Boston—Too many older patients discharged from hospitals might be having their diabetes treatment regimens intensified, even though they are unlikely to benefit.

That’s according to a study in JAMA Network Open which looked at patients discharged from U.S. Veterans’ Affairs medical facilities. It determined that about 10% of the discharged inpatients had their diabetes medication intensified, even though half of them had already reached their blood glucose goals or had limited life expectancy.

The study team from Beth Israel Deaconess Medical Center in Boston, the San Francisco VAMC and the University of California, San Francisco focused on 16,178 older adults hospitalized in the Veterans’ Health Administration national health system.

The authors suggest that, during hospitalization, consideration of long-term diabetes control is needed in addition to inpatient blood glucose recordings to reduce potentially nonbeneficial medication changes when older patients are discharged home.

“Elevated blood glucose levels are common in hospitalized older adults and may lead clinicians to intensify outpatient diabetes medications at discharge, risking potential overtreatment when patients return home,” they write.

Patients were aged 65 years and older with diabetes not previously requiring insulin and were hospitalized for common medical conditions unrelated to diabetes between 2011 and 2013. With a mean age of 73 years, about half of the mostly male participants had a preadmission hemoglobin A1c (HbA1c) level less than 7.0%, although 1,044 (6%) had an HbA1c level greater than 9.0%.
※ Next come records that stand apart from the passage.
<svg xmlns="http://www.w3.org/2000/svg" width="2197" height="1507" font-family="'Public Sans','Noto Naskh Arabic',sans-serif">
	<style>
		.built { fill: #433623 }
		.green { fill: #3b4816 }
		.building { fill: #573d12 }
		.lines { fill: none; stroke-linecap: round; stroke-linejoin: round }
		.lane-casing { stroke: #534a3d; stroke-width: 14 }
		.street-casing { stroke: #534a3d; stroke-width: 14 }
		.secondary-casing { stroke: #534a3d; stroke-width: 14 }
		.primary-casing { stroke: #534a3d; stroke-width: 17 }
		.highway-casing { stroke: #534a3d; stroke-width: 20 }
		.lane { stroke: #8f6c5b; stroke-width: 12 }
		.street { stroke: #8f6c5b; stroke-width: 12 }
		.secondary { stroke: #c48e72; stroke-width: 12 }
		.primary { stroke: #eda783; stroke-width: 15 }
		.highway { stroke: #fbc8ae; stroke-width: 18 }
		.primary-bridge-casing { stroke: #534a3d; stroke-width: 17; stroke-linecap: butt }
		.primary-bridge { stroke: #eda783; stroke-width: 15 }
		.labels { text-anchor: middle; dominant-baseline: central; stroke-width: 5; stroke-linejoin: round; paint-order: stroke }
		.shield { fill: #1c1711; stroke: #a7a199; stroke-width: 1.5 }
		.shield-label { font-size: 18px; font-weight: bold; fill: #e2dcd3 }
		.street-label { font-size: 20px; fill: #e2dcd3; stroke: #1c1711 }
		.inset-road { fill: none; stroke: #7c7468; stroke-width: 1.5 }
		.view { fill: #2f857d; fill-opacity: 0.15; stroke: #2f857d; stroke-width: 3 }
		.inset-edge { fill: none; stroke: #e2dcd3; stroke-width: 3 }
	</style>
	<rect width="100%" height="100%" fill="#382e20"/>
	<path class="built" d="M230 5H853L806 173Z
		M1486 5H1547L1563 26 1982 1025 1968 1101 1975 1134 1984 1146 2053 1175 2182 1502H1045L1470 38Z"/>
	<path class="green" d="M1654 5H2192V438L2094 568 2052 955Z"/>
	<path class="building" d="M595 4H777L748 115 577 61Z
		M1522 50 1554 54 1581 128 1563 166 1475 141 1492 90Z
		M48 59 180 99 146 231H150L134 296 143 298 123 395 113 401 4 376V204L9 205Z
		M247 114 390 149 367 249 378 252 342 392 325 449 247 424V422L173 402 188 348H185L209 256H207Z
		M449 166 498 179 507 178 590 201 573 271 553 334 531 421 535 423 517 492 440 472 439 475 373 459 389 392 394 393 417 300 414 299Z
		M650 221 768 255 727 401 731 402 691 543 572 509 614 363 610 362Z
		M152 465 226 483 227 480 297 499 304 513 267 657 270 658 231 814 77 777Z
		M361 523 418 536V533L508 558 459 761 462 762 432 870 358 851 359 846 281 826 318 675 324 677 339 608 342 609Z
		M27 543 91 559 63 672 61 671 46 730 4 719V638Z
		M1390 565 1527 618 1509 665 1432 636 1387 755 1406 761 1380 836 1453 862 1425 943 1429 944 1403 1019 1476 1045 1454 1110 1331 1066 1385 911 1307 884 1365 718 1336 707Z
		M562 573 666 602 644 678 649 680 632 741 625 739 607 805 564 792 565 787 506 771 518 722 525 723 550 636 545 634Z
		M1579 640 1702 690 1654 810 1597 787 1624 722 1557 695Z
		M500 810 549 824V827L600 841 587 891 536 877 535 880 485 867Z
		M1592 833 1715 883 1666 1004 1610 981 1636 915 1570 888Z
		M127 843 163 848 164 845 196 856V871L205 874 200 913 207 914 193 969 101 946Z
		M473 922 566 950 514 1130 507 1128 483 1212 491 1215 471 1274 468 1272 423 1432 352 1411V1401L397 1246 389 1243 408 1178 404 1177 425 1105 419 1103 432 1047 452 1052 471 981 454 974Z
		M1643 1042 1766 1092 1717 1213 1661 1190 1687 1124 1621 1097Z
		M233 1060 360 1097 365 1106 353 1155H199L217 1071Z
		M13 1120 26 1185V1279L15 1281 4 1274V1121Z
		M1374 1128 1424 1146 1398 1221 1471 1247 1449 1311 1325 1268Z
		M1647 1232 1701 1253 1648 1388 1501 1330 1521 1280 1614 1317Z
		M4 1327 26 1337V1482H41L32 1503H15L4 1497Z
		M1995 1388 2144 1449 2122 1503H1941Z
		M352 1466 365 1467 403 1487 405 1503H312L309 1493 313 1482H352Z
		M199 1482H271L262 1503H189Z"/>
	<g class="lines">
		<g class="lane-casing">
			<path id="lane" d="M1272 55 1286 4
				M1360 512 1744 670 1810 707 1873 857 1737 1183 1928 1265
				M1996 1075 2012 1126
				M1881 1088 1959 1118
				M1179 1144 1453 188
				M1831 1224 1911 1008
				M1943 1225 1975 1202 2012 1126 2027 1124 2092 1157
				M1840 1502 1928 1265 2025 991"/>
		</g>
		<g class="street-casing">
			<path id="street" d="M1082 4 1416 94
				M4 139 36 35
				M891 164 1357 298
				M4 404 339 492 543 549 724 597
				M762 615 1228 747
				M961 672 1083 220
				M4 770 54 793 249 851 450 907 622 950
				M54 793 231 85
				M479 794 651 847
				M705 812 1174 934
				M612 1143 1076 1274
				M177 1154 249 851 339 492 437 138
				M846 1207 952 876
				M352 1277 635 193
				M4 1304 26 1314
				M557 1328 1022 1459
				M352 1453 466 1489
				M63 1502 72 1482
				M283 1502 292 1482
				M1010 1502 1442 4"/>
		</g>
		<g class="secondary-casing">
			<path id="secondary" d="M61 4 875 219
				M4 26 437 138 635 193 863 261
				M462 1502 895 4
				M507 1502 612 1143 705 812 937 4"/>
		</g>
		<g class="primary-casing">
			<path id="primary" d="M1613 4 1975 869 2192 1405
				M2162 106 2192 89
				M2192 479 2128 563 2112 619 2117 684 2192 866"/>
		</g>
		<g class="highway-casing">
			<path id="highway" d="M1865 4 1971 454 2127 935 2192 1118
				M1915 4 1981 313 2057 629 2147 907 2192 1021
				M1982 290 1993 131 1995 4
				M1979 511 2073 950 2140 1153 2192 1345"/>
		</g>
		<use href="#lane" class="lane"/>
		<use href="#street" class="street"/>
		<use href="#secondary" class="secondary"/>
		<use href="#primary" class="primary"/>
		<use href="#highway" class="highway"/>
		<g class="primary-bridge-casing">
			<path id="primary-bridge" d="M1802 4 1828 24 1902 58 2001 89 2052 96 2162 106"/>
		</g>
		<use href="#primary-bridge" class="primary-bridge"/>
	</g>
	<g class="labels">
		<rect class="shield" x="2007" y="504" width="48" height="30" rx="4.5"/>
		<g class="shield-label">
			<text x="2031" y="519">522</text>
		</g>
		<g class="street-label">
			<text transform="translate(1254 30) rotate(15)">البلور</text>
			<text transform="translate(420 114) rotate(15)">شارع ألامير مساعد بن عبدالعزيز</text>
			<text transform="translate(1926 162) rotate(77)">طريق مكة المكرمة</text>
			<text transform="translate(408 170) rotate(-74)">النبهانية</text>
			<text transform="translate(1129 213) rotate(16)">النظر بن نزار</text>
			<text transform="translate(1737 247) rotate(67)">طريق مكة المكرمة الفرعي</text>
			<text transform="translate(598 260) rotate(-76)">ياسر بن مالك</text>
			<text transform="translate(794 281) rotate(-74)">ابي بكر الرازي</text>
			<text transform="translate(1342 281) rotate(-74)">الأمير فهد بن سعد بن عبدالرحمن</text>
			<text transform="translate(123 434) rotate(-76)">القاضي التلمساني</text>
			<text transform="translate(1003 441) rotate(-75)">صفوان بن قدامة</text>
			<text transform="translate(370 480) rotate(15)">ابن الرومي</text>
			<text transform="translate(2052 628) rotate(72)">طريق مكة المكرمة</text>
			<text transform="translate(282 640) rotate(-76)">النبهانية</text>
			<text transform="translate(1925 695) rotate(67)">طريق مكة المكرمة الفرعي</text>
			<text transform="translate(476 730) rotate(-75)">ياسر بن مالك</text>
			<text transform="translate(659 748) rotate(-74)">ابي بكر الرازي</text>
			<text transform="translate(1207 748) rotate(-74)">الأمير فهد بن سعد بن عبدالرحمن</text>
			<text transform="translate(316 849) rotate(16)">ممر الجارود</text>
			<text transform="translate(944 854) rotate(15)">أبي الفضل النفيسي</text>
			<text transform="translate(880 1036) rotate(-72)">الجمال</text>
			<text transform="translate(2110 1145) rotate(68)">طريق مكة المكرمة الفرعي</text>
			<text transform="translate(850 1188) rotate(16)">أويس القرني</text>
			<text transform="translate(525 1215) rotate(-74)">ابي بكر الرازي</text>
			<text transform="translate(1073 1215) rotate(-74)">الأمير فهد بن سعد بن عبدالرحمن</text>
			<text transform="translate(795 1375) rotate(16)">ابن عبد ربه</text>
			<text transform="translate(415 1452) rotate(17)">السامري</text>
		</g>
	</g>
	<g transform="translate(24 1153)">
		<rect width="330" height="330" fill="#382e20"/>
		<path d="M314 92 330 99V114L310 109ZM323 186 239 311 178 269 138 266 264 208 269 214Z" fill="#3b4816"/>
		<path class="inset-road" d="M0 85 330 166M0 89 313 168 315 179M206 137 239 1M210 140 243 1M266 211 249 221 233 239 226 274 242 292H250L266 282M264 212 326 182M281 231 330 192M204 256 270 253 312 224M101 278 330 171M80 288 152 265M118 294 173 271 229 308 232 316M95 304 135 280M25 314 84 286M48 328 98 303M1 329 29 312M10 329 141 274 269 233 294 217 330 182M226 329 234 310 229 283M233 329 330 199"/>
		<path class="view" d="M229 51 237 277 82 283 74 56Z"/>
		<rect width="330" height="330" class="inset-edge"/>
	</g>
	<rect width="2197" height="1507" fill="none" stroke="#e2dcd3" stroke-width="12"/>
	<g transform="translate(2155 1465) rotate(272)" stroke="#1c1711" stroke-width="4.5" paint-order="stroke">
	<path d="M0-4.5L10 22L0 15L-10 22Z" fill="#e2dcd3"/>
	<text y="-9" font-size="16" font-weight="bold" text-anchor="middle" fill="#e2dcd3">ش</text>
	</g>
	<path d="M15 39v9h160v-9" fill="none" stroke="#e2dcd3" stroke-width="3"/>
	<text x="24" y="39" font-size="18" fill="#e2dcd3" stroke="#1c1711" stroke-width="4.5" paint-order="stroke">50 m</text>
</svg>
“Understanding the impact of hospitalization on outpatient diabetes control is particularly crucial for older adults, more than 25% of whom have diabetes,” according to the report. “Older adults are the most frequently hospitalized age group, and the balance of risks and benefits from strict blood glucose control may vary owing to limited life expectancy and elevated risks of hypoglycemia, polypharmacy, and adverse drug events.”

Researchers focused on intensification of outpatient diabetes medications, which was defined as receiving a new or higher-dose medication at discharge than was being taken prior to hospitalization.

The study found that, overall, 1,626 patients (10%) were discharged with intensified diabetes medications—8% of them with intensified high-risk diabetes medications. That included 781 (5%) with new insulins and 557 (3%) with intensified sulfonylureas.

Background information in the study cited prior research showing that intensifications of hypertension regimens are common in hospitalized older adults and are driven by inpatient measurements. “Similar to blood pressure, blood glucose levels are monitored frequently in hospitalized patients with diabetes and elevated inpatient recordings may lead clinicians to discharge patients with prescriptions for intensified diabetes medications,” according to researchers.

Yet, they add, nearly half, 49%, of patients receiving intensifications (791 of 1,626) were classified as being unlikely to benefit owing to limited life expectancy or already being at goal HbA1c, while 20% (329 of 1,626) were classified as having potential to benefit. The reminder had an indeterminate benefit.